Music, The Inside Noise
Oct 1, 2020

THE JADED HEARTS CLUB SHARE NEW 1960’s ITALIAN HORROR INSPIRED VIDEO FOR ” I Put a Spell on You”

The Jaded Hearts Club’s first album will debut this Friday, and their appearance on James Cordon’s late night show is set for Monday, October 15th.

Image Courtesy of Grand Stand PR

Featuring frontmen Nic Cester (Jet) and Miles Kane (The Last Shadow Puppets), guitarists Graham Coxon (Blur) and Jamie Davis, plus Matt Bellamy (Muse) on bass and drummer Sean Payne (The Zutons), The Jaded Hearts Club are an all star line-up mining the history of rock & soul music to create original interpretations of lost classics, Northern soul cult hits and jazz standards. The band shared their brand new video for ” I Put a Spell on You” via Rollingstone.
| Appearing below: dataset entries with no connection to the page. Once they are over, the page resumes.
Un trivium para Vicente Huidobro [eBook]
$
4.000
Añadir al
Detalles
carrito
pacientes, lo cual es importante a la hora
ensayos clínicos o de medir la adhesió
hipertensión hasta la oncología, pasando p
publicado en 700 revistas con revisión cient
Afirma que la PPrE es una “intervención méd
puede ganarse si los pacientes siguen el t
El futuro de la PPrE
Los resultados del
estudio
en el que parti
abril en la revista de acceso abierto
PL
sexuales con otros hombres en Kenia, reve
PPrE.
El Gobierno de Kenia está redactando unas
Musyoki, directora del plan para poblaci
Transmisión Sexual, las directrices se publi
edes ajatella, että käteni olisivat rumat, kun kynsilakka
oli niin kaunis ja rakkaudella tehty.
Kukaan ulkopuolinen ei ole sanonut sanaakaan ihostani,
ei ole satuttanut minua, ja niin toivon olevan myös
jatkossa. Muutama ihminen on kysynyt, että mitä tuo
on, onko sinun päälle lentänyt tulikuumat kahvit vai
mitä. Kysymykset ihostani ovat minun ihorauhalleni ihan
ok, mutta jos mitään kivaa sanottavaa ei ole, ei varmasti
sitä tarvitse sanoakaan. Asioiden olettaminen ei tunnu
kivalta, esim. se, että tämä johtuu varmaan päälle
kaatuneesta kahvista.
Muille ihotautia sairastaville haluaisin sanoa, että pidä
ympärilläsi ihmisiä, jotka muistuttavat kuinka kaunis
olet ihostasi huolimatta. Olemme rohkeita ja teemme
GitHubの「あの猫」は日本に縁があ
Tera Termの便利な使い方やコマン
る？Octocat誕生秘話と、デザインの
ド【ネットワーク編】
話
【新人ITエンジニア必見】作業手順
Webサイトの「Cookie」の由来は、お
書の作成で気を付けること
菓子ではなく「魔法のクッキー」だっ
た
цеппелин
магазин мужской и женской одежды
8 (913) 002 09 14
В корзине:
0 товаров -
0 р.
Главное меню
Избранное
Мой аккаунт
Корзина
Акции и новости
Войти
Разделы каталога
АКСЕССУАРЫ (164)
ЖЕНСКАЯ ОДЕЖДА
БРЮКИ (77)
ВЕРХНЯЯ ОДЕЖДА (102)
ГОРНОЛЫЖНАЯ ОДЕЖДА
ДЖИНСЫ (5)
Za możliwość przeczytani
I Put A Spell On You was originally released by Jalacy “Screamin’ Jay” Hawkins in 1956 and has been covered extensively by numerous acts as diverse as Nina Simone, Annie Lennox & Jeff Beck. The Jaded Hearts Club make this song their own by embracing the song’s menacing undertones with a searing, unexpected, and volatile guitar and vocal performance by Graham Coxon and Nic Cester respectively, backed by a heavy thumping jazz-metal rhythm section.  

Jaded Hearts Club were formed in 2017 when Jamie Davis, a British guitarist living in Los Angeles who previously ran Coxon’s Transcopic Records label in England, wanted to book a Beatles covers band to play at his birthday party. The cost proved to be excessive and the available tribute acts were drab, so Davis had a back-up plan. “I realised I knew a bunch of half decent British musician friends living in L.A. so I thought I’d ask if they’d come together to form an early ‘60s Cavern-era Beatles band.”
The band’s members enjoyed it so much, they continued: they played SXSW; a late night gig in Chicago after Bellamy had completed a stadium show with Muse; supported Roger Daltrey at The Royal Albert Hall in support of the Teenage Cancer Trust; and headlined London’s 100 Club. Back in Los Angeles, Bellamy and Davis started working on an album, with Bellamy producing at Red Room Studios in Los Angeles. The band decided to focus primarily on recording lost classics from the world of Northern Soul, supplemented by their raw, soulful takes on some famous standards from the era.